UPDATE 1-Decrying "witch hunt" against Brexit-backers, Banks shuns UK lawmakers

(Adds detail) By Alistair Smout LONDON, June 8 (Reuters) – Arron Banks, the founder of Brexit campaign group Leave.EU, pulled out of a hearing with a parliamentary committee, saying on Friday it had been conducting a witch hunt of those who want Britain to leave the European Union.
The media committee has been examining how the 2016 referendum in which Britons voted to leave the EU might have been affected by data-sharing and misuse. Banks and Leave.
EU communications chief Andy Wigmore had agreed to appear before it on June 12. But Banks accused Members of Parliament (MPs) on the committee of being biased against those who wanted to leave the EU.

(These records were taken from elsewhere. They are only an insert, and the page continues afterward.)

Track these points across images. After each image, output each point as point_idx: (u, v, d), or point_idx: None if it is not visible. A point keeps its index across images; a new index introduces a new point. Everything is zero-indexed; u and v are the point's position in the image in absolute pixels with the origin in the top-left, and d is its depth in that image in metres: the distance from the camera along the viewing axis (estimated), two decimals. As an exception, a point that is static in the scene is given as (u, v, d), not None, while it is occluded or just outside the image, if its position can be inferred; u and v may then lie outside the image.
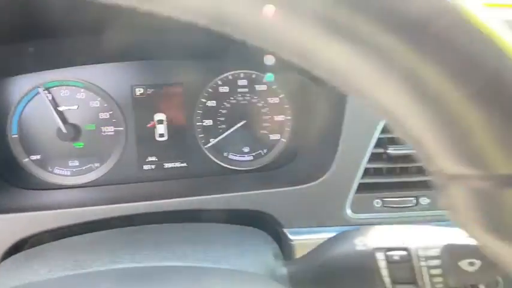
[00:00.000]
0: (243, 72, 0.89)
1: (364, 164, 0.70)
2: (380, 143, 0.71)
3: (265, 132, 0.92)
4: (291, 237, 0.67)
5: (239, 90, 0.89)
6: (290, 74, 0.87)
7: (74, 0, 0.51)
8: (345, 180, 0.69)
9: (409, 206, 0.70)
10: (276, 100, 0.91)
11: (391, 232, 0.49)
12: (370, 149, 0.70)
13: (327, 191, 0.69)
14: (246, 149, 0.92)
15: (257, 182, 0.80)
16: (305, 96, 0.89)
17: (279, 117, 0.92)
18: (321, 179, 0.70)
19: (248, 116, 0.90)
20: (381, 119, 0.70)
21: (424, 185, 0.71)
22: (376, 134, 0.70)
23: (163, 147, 0.87)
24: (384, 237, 0.49)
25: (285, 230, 0.68)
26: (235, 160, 0.91)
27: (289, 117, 0.92)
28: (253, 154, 0.92)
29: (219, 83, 0.88)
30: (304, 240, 0.67)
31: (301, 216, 0.69)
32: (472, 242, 0.40)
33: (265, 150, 0.92)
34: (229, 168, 0.90)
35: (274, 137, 0.92)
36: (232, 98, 0.89)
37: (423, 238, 0.46)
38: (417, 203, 0.71)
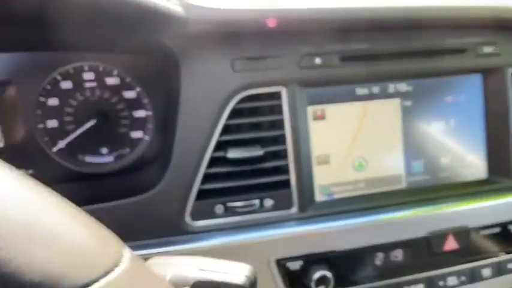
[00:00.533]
0: (87, 65, 0.79)
1: (203, 169, 0.65)
2: (220, 146, 0.66)
3: (124, 130, 0.84)
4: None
5: (86, 85, 0.80)
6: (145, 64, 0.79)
7: None
8: (183, 187, 0.65)
9: (253, 209, 0.67)
10: (132, 94, 0.82)
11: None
12: (209, 153, 0.65)
13: (163, 200, 0.64)
14: (105, 150, 0.84)
15: (88, 194, 0.73)
16: (165, 89, 0.81)
17: (139, 114, 0.84)
18: (155, 189, 0.64)
19: (101, 114, 0.81)
20: (220, 121, 0.65)
21: (268, 187, 0.68)
22: (215, 137, 0.65)
23: (1, 156, 0.77)
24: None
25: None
26: (93, 163, 0.83)
27: (150, 113, 0.84)
28: (114, 155, 0.84)
29: (58, 78, 0.77)
30: (142, 255, 0.62)
31: (136, 228, 0.64)
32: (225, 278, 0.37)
33: (127, 150, 0.85)
34: (85, 172, 0.82)
35: (135, 134, 0.84)
36: (79, 95, 0.80)
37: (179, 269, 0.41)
38: (261, 205, 0.68)
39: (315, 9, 0.61)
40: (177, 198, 0.64)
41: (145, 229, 0.64)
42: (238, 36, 0.65)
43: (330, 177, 0.73)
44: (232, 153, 0.65)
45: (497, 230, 0.76)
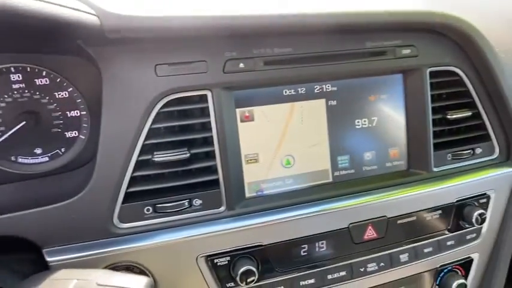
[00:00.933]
0: (14, 66, 0.77)
1: (129, 172, 0.67)
2: (147, 149, 0.68)
3: (58, 130, 0.83)
4: (49, 258, 0.63)
5: (14, 86, 0.78)
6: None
7: None
8: (109, 190, 0.66)
9: (182, 209, 0.70)
10: (64, 94, 0.82)
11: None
12: (135, 156, 0.67)
13: (90, 204, 0.66)
14: (39, 150, 0.83)
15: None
16: (97, 88, 0.81)
17: (73, 113, 0.83)
18: (82, 192, 0.65)
19: (32, 114, 0.80)
20: (146, 125, 0.67)
21: (198, 187, 0.71)
22: (141, 141, 0.67)
23: None
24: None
25: (45, 251, 0.64)
26: (27, 163, 0.83)
27: (84, 112, 0.84)
28: (49, 154, 0.84)
29: (-18, 81, 0.75)
30: (67, 260, 0.64)
31: (64, 232, 0.66)
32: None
33: (63, 150, 0.84)
34: (19, 173, 0.82)
35: (70, 134, 0.84)
36: (6, 96, 0.78)
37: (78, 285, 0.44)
38: (191, 205, 0.70)
39: (222, 16, 0.63)
40: (104, 201, 0.66)
41: (74, 233, 0.66)
42: (160, 42, 0.66)
43: (259, 174, 0.77)
44: (158, 157, 0.67)
45: (413, 218, 0.83)
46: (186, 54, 0.67)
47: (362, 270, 0.80)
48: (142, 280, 0.40)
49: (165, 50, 0.66)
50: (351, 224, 0.78)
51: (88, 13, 0.57)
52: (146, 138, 0.67)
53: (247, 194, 0.77)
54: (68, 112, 0.83)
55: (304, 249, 0.76)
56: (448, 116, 0.85)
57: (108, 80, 0.65)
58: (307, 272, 0.77)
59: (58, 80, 0.81)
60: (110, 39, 0.61)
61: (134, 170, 0.67)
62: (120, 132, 0.65)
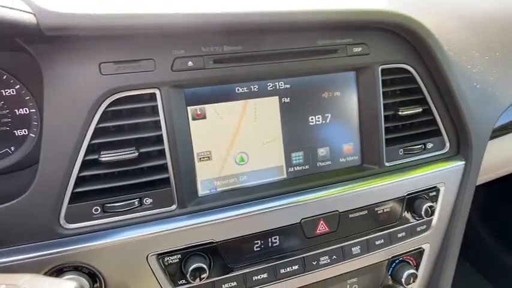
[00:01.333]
0: (-46, 63, 0.74)
1: (76, 172, 0.66)
2: (93, 149, 0.67)
3: (6, 128, 0.81)
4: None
5: (-45, 84, 0.75)
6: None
7: None
8: (54, 190, 0.65)
9: (132, 208, 0.70)
10: (11, 92, 0.79)
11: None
12: (81, 156, 0.66)
13: (35, 204, 0.65)
14: (-14, 149, 0.81)
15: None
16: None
17: (21, 111, 0.81)
18: (27, 193, 0.64)
19: (-24, 113, 0.77)
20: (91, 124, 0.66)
21: (149, 186, 0.71)
22: (87, 141, 0.66)
23: None
24: None
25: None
26: (-27, 163, 0.80)
27: (33, 110, 0.81)
28: (-1, 153, 0.82)
29: None
30: (13, 261, 0.63)
31: (10, 234, 0.64)
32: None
33: (12, 148, 0.82)
34: (-35, 173, 0.79)
35: (20, 132, 0.82)
36: None
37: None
38: (141, 204, 0.70)
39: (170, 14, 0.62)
40: (49, 201, 0.65)
41: (20, 234, 0.65)
42: (105, 40, 0.64)
43: (212, 172, 0.77)
44: (105, 156, 0.66)
45: (365, 212, 0.85)
46: (133, 52, 0.66)
47: (314, 263, 0.83)
48: (71, 285, 0.40)
49: (110, 48, 0.65)
50: (303, 219, 0.80)
51: (24, 11, 0.55)
52: (92, 138, 0.66)
53: (201, 192, 0.77)
54: (16, 110, 0.81)
55: (257, 245, 0.78)
56: (400, 112, 0.87)
57: (50, 78, 0.63)
58: (260, 267, 0.79)
59: (4, 77, 0.78)
60: (49, 37, 0.59)
61: (81, 170, 0.66)
62: (63, 132, 0.64)
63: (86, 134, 0.65)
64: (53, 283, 0.40)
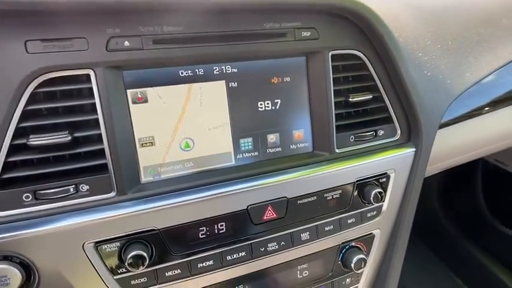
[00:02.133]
0: None
1: (2, 157, 0.62)
2: (22, 133, 0.63)
3: None
4: None
5: None
6: None
7: None
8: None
9: (67, 195, 0.67)
10: None
11: None
12: (7, 140, 0.62)
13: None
14: None
15: None
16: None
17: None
18: None
19: None
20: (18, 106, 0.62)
21: (86, 172, 0.68)
22: (13, 124, 0.62)
23: None
24: None
25: None
26: None
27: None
28: None
29: None
30: None
31: None
32: None
33: None
34: None
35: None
36: None
37: None
38: (77, 191, 0.67)
39: None
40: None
41: None
42: (31, 16, 0.60)
43: (155, 158, 0.75)
44: (34, 140, 0.62)
45: (314, 198, 0.85)
46: (63, 30, 0.63)
47: (262, 250, 0.82)
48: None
49: (37, 25, 0.61)
50: (249, 205, 0.79)
51: None
52: (20, 121, 0.62)
53: (143, 179, 0.74)
54: None
55: (202, 232, 0.76)
56: (350, 99, 0.87)
57: (-30, 57, 0.59)
58: (206, 254, 0.77)
59: None
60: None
61: (8, 155, 0.62)
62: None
63: (12, 117, 0.62)
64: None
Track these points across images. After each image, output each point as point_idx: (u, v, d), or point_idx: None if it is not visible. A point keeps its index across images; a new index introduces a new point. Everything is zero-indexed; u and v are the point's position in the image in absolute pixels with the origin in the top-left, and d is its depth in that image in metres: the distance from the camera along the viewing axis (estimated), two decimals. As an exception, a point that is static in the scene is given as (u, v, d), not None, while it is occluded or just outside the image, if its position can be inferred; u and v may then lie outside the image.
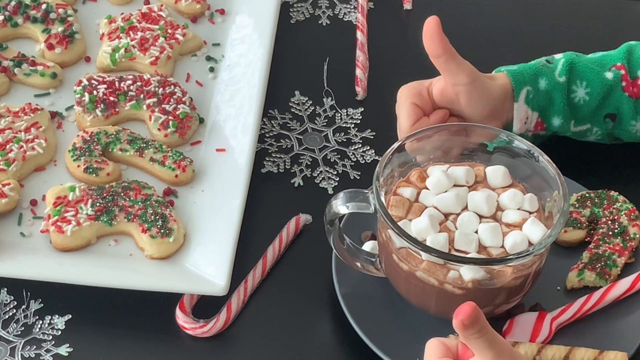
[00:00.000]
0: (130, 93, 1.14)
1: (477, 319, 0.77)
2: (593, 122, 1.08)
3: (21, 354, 0.96)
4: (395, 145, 0.96)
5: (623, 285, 0.99)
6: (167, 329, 0.98)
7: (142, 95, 1.13)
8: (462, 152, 0.99)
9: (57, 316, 0.99)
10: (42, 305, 1.00)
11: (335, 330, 0.99)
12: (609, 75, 1.08)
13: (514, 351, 0.81)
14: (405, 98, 1.04)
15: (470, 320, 0.77)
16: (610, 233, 1.03)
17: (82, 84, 1.14)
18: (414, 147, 0.98)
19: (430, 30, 1.00)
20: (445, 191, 0.95)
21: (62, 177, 1.08)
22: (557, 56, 1.09)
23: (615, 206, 1.05)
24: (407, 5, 1.32)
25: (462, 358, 0.83)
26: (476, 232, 0.93)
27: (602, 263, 1.01)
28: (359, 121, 1.18)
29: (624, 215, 1.04)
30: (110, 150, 1.09)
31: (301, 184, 1.12)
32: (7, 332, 0.98)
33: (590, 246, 1.03)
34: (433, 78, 1.05)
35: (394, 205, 0.94)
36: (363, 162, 1.14)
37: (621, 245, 1.02)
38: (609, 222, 1.04)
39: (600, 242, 1.02)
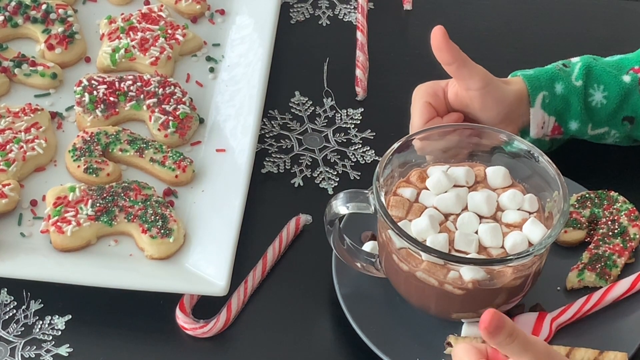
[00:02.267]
0: (130, 93, 1.14)
1: (502, 324, 0.75)
2: (611, 125, 1.08)
3: (21, 354, 0.96)
4: (396, 145, 0.96)
5: (623, 286, 0.99)
6: (167, 329, 0.98)
7: (142, 96, 1.13)
8: (471, 154, 0.99)
9: (57, 316, 0.99)
10: (42, 305, 1.00)
11: (335, 330, 0.99)
12: (627, 78, 1.07)
13: (550, 350, 0.79)
14: (420, 96, 1.04)
15: (492, 326, 0.75)
16: (610, 233, 1.03)
17: (82, 85, 1.14)
18: (421, 146, 0.98)
19: (438, 40, 1.00)
20: (445, 191, 0.95)
21: (62, 177, 1.08)
22: (574, 60, 1.09)
23: (615, 206, 1.05)
24: (407, 6, 1.32)
25: None
26: (476, 232, 0.93)
27: (602, 263, 1.01)
28: (359, 121, 1.18)
29: (624, 216, 1.04)
30: (110, 150, 1.09)
31: (301, 184, 1.12)
32: (7, 332, 0.98)
33: (590, 246, 1.03)
34: (449, 79, 1.05)
35: (394, 206, 0.94)
36: (363, 162, 1.14)
37: (621, 245, 1.02)
38: (609, 222, 1.04)
39: (600, 243, 1.02)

“It is perfectly clear that the committee, which comprises only Remain-supporting MPs, is conducting a co-ordinated ‘Witch Hunt’ of Leave groups,” he said in a letter to the committee’s chair, posted on the Leave.EU website.
“I am writing to inform you that Andy Wigmore and myself will not be appearing before the committee on the 12th June.” A committee spokeswoman confirmed that the letter had been received and that the committee was considering its response.
The lawmakers have questioned senior figures from Facebook and Cambridge Analytica as part of its investigation into “fake news” after the data of millions of Facebook users was improperly shared with the consultancy. Cambridge Analytica was hired by Donald Trump’s presidential election campaign in 2016, and also pitched to Leave.
EU. However, the campaign group and the consultancy both said that no work was done on the referendum.
The Electoral Commission, which regulates votes in Britain, found no evidence that Leave.EU received donations or paid-for services from Cambridge Analytica.
But it has fined Leave.EU for campaign finance breaches which Banks has said he will appeal.
The regulator is also investigating Vote Leave, which won official designation as the lead Brexit campaign group ahead of Leave.EU.
The media committee has summoned Vote leave’s communications chief Dominic Cummings to answer questions, but he has refused. On Thursday Britain’s parliament took the rare step of ordering him to appear.